Now with this new external sharing policy feature, the SharePoint tenant administrator can configure (in a number of days) how long guests can access SharePoint Online and OneDrive documents after sharing it.
The key points of "Manage how long guests can access SharePoint Online and OneDrive documents" feature status
Admins and end users can expire shares to external users.
- Featured ID: 43797
- Added to Roadmap: 11/8/2018
- Last Modified: 8/14/2020
- Tags: Worldwide (Standard Multi-Tenant), General Availability, OneDrive
Microsoft Update Number & Details
MC220791, Stay Informed, Published date: Aug 21, 2020
We will soon be able to create a policy that automatically revokes access for external guests to SharePoint Online (SPO) sites and individual OneDrives after a defined period of time.
This message is associated with Microsoft 365 Roadmap ID 43797.

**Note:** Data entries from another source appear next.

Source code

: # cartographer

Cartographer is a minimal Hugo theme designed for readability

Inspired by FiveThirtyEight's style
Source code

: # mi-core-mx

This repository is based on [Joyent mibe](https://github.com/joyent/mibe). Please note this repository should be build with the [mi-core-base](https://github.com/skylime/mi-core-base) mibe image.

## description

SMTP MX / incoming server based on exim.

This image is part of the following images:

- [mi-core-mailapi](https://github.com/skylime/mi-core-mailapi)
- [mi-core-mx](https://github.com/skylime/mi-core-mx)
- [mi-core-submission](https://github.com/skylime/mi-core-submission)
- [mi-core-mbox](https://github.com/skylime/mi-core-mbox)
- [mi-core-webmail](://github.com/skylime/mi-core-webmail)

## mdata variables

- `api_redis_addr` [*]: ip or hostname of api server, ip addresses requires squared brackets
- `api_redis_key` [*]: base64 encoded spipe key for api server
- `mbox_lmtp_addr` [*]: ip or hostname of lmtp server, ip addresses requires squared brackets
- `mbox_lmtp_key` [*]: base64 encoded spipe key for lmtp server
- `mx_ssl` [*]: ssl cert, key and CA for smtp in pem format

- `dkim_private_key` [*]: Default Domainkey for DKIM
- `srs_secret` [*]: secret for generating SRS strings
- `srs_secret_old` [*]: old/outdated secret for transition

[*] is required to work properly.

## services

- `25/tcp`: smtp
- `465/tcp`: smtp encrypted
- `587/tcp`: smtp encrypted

When the "Manage how long guests can access SharePoint Online and OneDrive documents" feature will be available across tenant?
Microsoft will gradually roll this out in late August and expect the rollout to be complete at the end of October.

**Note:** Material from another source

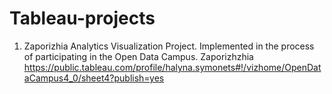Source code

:# Tableau-projects
1. Zaporizhia Analytics Visualization Project. Implemented in the process of participating in the Open Data Campus. Zaporizhzhia
https://public.tableau.com/profile/halyna.symonets#!/vizhome/OpenDataCampus4_0/sheet4?publish=yes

How will "Manage how long guests can access SharePoint Online and OneDrive documents" feature affect your organization?
One of the strengths of SharePoint and OneDrive is that it facilitates sharing and collaborating among peers, not only within an organization but also with people outside the organization (guests).
In order to better manage sharing, tenant admins will be able to create a policy to revoke guest access to SPO sites and individual OneDrives after a defined period of time. With this policy, you can limit guest user access; thus guests who are no longer active partners will not retain indefinite access to documents and files.
This policy is not retroactive; it does not apply to guests who already have access to sites, documents, and files.
The policy applies to a user’s access to a given SPO site or individual OneDrive. When the access period reaches your policy threshold, such as 10 days, then the guest loses access to all content in that site. Guest access expires on a site-by-site basis, determined by when the guest was granted access to each site, whether that is an SPO site or an individual OneDrive.
After a guest loses access to a site, any user with the ability to share content externally can re-invite the guest to each document or item as needed.
SharePoint site administrators can extend access at any time, up to the limit of the tenant policy. For example, if the tenant policy is 10 days, and today is the 10th of the month, the SharePoint site admin could extend access for an external guest to the 20th of the month. There is no limit on the number of times a site admin can extend access.
SharePoint site administrators will receive e-mail notifications advising of upcoming guest user access expirations.
What should we need to prepare for this change?
If you plan to enable this feature, be sure to inform your SharePoint site administrators and users about the new process so that they are prepared to manage guest access as needed.
You can enable this policy, which applies to both SPO and OneDrive, in the SharePoint admin center.
Practically verify what exactly this "Manage how long guests can access SharePoint Online and OneDrive documents" feature,
If we login to the SharePoint Online admin site URL, then navigate to the Policy -> Sharing -> More external sharing settings, we cannot see the checkbox "Guest access to a site or OneDrive will expire automatically after this many days".